New Line Home Entertainment is the latest Hollywood studio to commit to Sony's proprietary Universal Media Disc, which plays movies and videogames on the PlayStation Portable device.


(The Hollywood Reporter) -- New Line Home Entertainment is the latest Hollywood studio to commit to Sony's proprietary Universal Media Disc, which plays movies and videogames on the PlayStation Portable device.

Its first six titles will go on sale Oct. 4 for $19.98 each: "Elf," "The Texas Chainsaw Massacre" (2003), "The Butterfly Effect," "Freddy vs. Jason," "Blade" and "Secondhand Lions."

New Line Home Entertainment executive VP marketing Matt Lasorsa said the studio is experimenting with its first slate of UMD titles, targeting the 17- to 25-year-old gamers with R-rated films, and the 10- to 15-year-old gamers with family titles.

Even before tallying how its first batch of catalog UMDs performs, Lasorsa said New Line is projecting an additional UMD release slate that will include at least one day-and-date DVD and UMD release.
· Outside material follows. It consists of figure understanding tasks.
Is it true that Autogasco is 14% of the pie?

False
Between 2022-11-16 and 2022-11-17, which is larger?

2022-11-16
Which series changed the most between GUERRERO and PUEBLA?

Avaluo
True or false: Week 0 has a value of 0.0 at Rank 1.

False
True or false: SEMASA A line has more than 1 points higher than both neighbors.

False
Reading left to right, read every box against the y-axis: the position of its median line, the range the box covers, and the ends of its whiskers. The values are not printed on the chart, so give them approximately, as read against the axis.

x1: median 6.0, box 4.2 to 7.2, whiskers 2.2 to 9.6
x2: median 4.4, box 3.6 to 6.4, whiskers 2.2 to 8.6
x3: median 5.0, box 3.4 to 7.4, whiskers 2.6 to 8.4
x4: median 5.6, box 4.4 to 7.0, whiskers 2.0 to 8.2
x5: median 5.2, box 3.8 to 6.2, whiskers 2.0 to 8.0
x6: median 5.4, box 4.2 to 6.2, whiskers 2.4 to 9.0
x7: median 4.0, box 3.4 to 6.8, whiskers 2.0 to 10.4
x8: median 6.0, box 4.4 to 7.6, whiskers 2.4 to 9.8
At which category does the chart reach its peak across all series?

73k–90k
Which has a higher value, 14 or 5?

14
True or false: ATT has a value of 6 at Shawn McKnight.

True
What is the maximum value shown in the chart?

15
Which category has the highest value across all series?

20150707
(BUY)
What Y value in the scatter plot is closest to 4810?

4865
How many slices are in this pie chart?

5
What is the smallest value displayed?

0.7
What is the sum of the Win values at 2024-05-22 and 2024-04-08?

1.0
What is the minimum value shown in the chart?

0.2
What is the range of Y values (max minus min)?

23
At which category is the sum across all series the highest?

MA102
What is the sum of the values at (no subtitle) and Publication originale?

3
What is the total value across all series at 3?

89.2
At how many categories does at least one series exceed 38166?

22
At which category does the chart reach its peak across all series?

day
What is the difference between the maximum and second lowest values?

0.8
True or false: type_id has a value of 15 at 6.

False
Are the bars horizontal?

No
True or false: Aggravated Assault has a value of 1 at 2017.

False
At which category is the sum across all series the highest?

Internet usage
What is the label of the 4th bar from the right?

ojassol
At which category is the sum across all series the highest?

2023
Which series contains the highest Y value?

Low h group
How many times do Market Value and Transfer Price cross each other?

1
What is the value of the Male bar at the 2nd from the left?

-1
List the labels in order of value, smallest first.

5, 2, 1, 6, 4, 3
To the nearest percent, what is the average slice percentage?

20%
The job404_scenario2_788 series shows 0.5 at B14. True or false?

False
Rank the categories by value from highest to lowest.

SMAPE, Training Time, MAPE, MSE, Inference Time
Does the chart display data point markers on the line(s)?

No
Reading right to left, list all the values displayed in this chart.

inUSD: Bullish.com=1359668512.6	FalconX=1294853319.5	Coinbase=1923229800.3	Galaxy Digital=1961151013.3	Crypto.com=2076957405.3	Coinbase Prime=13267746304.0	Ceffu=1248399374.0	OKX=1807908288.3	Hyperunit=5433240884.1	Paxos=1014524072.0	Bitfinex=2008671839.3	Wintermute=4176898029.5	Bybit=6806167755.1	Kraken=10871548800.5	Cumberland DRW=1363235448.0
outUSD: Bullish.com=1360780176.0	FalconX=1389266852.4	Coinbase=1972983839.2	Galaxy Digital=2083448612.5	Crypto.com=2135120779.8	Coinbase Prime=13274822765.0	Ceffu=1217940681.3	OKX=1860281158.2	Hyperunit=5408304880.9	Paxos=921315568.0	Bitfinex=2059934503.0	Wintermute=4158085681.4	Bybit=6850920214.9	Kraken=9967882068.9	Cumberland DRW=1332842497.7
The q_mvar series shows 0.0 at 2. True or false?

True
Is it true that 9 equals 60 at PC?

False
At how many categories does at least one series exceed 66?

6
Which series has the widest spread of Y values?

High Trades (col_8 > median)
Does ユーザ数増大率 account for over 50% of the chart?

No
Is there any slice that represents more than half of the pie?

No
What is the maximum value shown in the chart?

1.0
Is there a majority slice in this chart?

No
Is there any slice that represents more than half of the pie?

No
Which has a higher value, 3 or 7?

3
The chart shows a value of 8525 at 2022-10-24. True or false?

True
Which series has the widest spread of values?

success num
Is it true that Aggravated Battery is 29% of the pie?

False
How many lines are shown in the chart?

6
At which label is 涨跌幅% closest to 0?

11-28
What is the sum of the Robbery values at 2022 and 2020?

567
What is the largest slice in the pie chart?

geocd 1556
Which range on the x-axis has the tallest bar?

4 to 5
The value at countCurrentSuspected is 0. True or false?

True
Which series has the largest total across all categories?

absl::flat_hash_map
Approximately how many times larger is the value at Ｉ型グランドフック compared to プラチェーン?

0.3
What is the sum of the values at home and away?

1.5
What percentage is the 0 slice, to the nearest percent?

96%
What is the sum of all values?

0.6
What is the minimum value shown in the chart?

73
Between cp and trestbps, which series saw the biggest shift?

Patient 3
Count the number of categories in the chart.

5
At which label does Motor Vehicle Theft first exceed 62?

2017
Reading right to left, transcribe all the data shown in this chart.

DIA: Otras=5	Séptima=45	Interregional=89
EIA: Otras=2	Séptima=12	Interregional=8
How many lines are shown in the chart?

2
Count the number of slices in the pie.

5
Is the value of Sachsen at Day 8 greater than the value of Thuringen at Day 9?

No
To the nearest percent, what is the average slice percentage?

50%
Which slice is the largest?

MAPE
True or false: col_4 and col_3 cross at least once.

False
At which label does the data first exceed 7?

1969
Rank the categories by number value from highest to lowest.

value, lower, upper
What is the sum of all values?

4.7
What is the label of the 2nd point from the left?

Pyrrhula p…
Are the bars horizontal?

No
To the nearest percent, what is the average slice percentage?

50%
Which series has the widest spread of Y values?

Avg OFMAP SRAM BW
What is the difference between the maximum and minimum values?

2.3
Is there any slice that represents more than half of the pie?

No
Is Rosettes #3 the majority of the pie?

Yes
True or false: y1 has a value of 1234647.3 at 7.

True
With more than 1.3 million units sold in the United States, home entertainment studios are embracing the UMD format. Of the majors, only Warner Bros. Home Entertainment and DreamWorks Home Entertainment have yet to commit.

DreamWorks recently signed a deal to release "Shrek," "Shrek 2" and "Shark Tale" on the competing Game Boy Video cartridges, which play on Nintendo's Game Boy Advance and Nintendo DS players.

Sony Pictures Home Entertainment has the largest selection of releases on UMD, while Buena Vista Home Entertainment is the only studio to provide DVD-style bonus content on the 1.8 GB discs and Paramount Home Entertainment is the first studio to introduce TV programming. MGM Home Entertainment, Universal Studios Home Entertainment, Lions Gate Home Entertainment, Anchor Bay Home Entertainment and Fox Home Entertainment also have released movies in the new format.

Lasorsa said retailers are dedicated to committing more floor space to the sale of UMD movies and that other studios have had early success with UMD movie releases. "People are using the PSP as more than just a gaming device," he said.

More than 130 UMD movies are slated to ship this year, which tops the number of games heading to Sony's portable entertainment device.

"It wouldn't surprise me if PSP movies end up with a 3-to-1 tie ratio on PSP," Arcadia Research videogame analyst John Taylor said. "To date, the game tie ratio is around 2.5 games to every one PSP hardware unit sold, which is somewhat lower than expected -- in part because of the availability of movies."

Taylor expects Sony to sell 4 million PSPs in the U.S. by year's end, which means the movie business could generate about $250 million in over-the-counter UMD sales based on a $20 price point. He also noted that Sony waved royalty charges so studios would support the device but wonders whether the high price of games ($40 to $50) and low price of movies ($20 to $30) is cannibalizing Sony's game sales.